Social media monitoring only goes so far
The utility of social media in all of this work comes up frequently in terms of privacy protections. Twitter has cut relationships with Geofeedia and the US government this year, citing user privacy concerns, as have some other social media companies. Constellation, Ware says, “doesn’t rely media for specific insights on individuals, but can provide an overall idea of an increase or decrease in threatening sentiment on social media on social.” While social media can have its users, overall, “there is really just too much noise in social media feeds to be very useful on a micro-scale for pinpointing a threat,” especially an insider one.

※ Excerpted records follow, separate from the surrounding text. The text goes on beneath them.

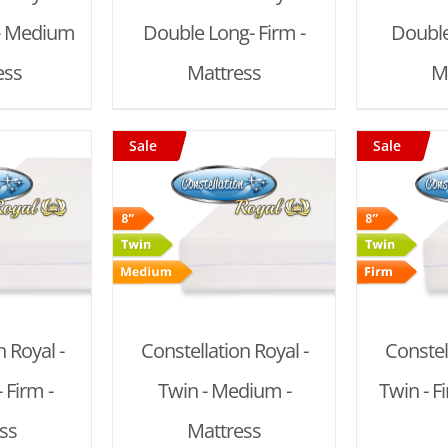
- Medium
Double Long- Firm -
Double
ess
Mattress
M
Sale
Sale
 CART
/
ADD TO CART
/
AD
AILS
DETAILS
 Royal -
Constellation Royal -
Constel
 Firm -
Twin - Medium -
Twin - F
ss
Mattress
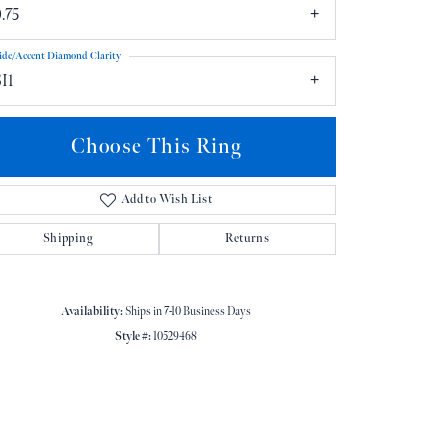
.75
ide/Accent Diamond Clarity
I1
Choose This Ring
Click to zoom
Add to Wish List
Shipping
Returns
Availability:
Ships in 7-10 Business Days
Style #:
10529468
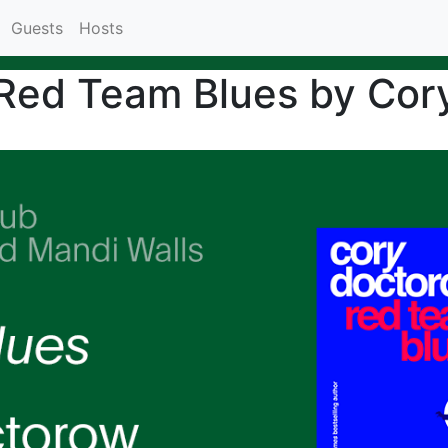
Guests
Hosts
 Red Team Blues by Cor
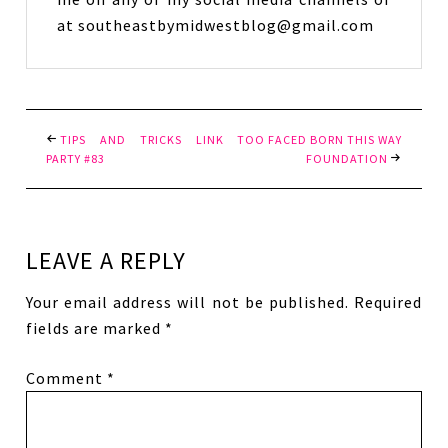
at southeastbymidwestblog@gmail.com
TIPS AND TRICKS LINK
TOO FACED BORN THIS WAY
PARTY #83
FOUNDATION
LEAVE A REPLY
Your email address will not be published.
Required
fields are marked
*
Comment
*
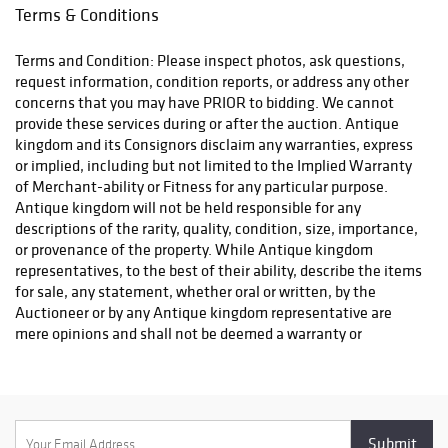
Terms & Conditions
Terms and Condition: Please inspect photos, ask questions,
request information, condition reports, or address any other
concerns that you may have PRIOR to bidding. We cannot
provide these services during or after the auction. Antique
kingdom and its Consignors disclaim any warranties, express
or implied, including but not limited to the Implied Warranty
of Merchant-ability or Fitness for any particular purpose.
Antique kingdom will not be held responsible for any
descriptions of the rarity, quality, condition, size, importance,
or provenance of the property. While Antique kingdom
representatives, to the best of their ability, describe the items
for sale, any statement, whether oral or written, by the
Auctioneer or by any Antique kingdom representative are
mere opinions and shall not be deemed a warranty or
representation regarding the property offered for sale. The
bidder is responsible for determining the age, size, condition
and value of the property before bidding. By placing a bid, you
signify that you have examined the property to your
satisfaction or have chosen not to examine it. Since the final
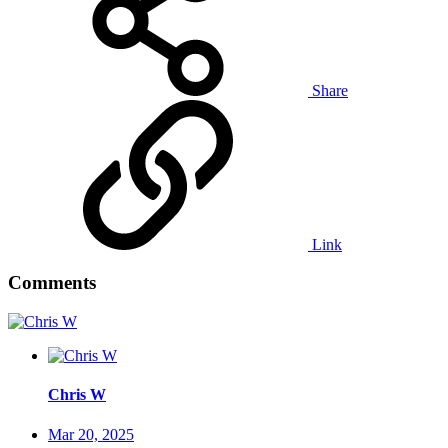
Share
Link
Comments
Chris W
Mar 20, 2025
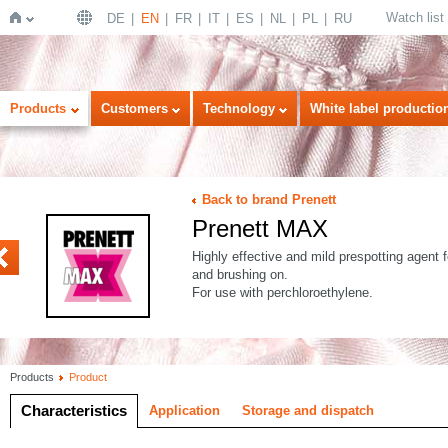
Watch list
DE
EN
FR
IT
ES
NL
PL
RU
Home
Products
Customers
Technology
White label productio
Back to brand Prenett
Prenett MAX
UR
Highly effective and mild prespotting agent fo
and brushing on.
For use with perchloroethylene.
Products
Product
Characteristics
Application
Storage and dispatch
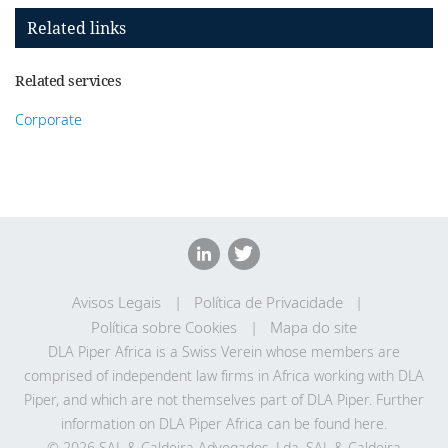
Related links
Related services
Corporate
Avisos Legais
Política de Privacidade
Política sobre Cookies
Mapa do site
DLA Piper Africa is a Swiss Verein whose members are
comprised of independent law firms in Africa working with DLA
Piper, and which are not themselves part of DLA Piper. Further
information on DLA Piper Africa can be
found here
.
© 2026 SAL & Caldeira Advogados, Lda. SAL & Caldeira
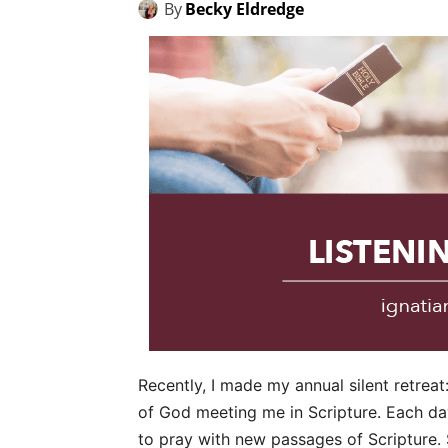
By
Becky Eldredge
Recently, I made my annual silent retreat
of God meeting me in Scripture. Each day
to pray with new passages of Scripture. 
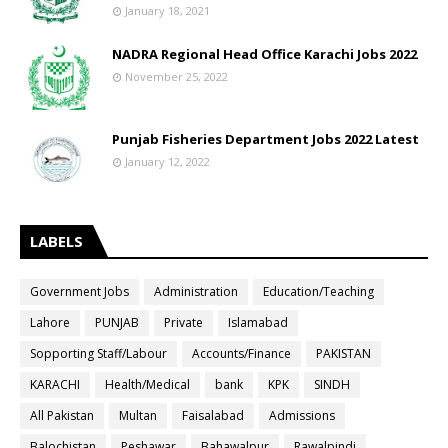
January 18, 2021
NADRA Regional Head Office Karachi Jobs 2022
November 25, 2022
Punjab Fisheries Department Jobs 2022 Latest
January 12, 2022
LABELS
Government Jobs
Administration
Education/Teaching
Lahore
PUNJAB
Private
Islamabad
Sopporting Staff/Labour
Accounts/Finance
PAKISTAN
KARACHI
Health/Medical
bank
KPK
SINDH
All Pakistan
Multan
Faisalabad
Admissions
Balochistan
Peshawar
Bahawalpur
Rawalpindi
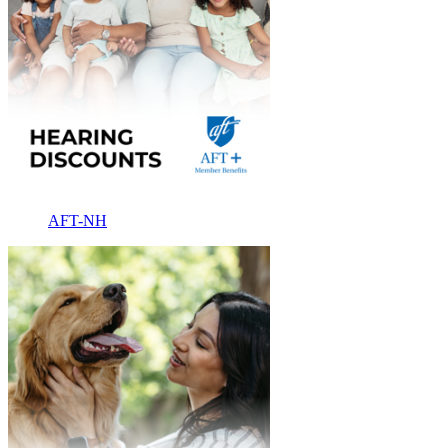
AFT-NH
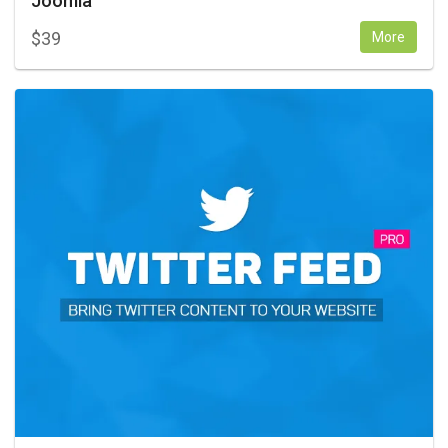
Joomla
$
39
More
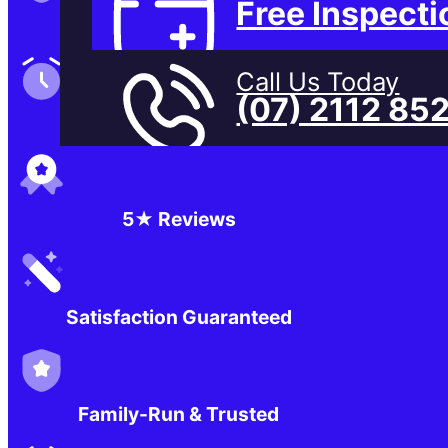
Free Inspecti
Family-Run & Trusted
Call Us Today
(07) 2112 85
Genuine & OEM Parts
5★ Reviews
Satisfaction Guaranteed
Family-Run & Trusted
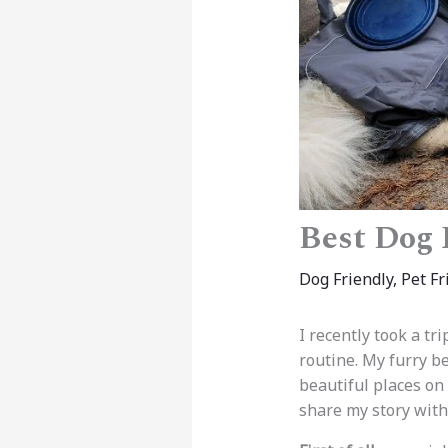
Best Dog 
Dog Friendly
,
Pet Fr
I recently took a tr
routine. My furry b
beautiful places on
share my story with 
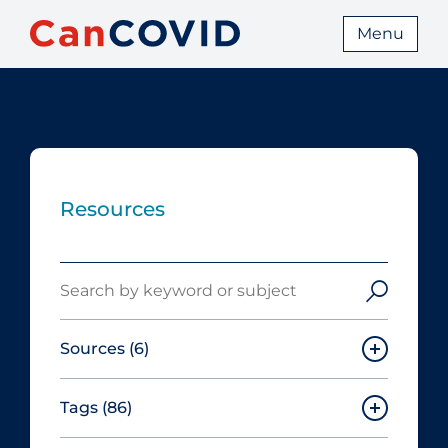
Menu
Resources
Search
Sources
(6)
Tags
(86)
Canadian Agency for Drugs and
Technologies in Health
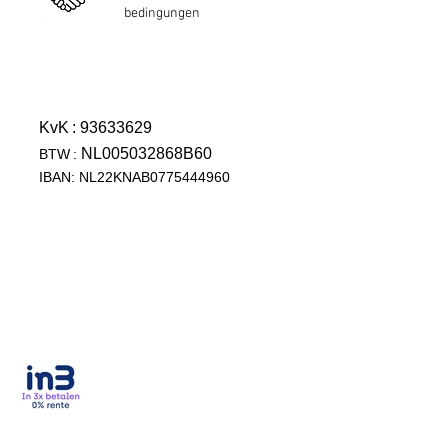
bedingungen
KvK
: 93633629
NL005032868B60
BTW
:
IBAN: NL22KNAB0775444960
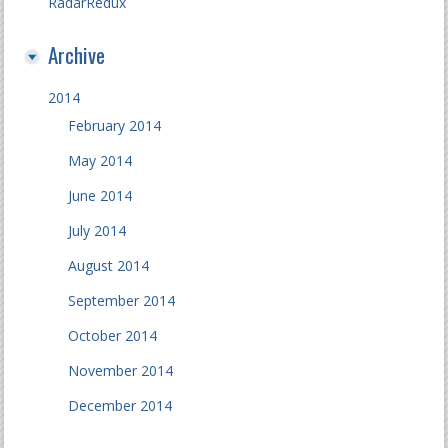
RadarRedux
Archive
2014
February 2014
May 2014
June 2014
July 2014
August 2014
September 2014
October 2014
November 2014
December 2014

“The line between privacy and security in the social media domain is still murky at best,” he adds, and raises the same issues that Twitter and other platforms are continually debating about how to cooperate with law enforcement and intelligence agencies while assuring users some level of privacy and also taking down the worst offenders who make use of the networks “to recruit, communicate and propagate their agendas.”
Like social media, video surveillance can also be a doubled-edged sword. According to Ware, “A very high percentage of video surveillance cameras sold today are now connected to computer networks,” he says, but even though “this easy access to connected video is certainly a big help in situation awareness, it has also opened up yet another source for today’s hackers and cybercriminals” to exploit.
“This is exactly where we can see the need for a convergence of physical security and cyber security,” Ware concludes.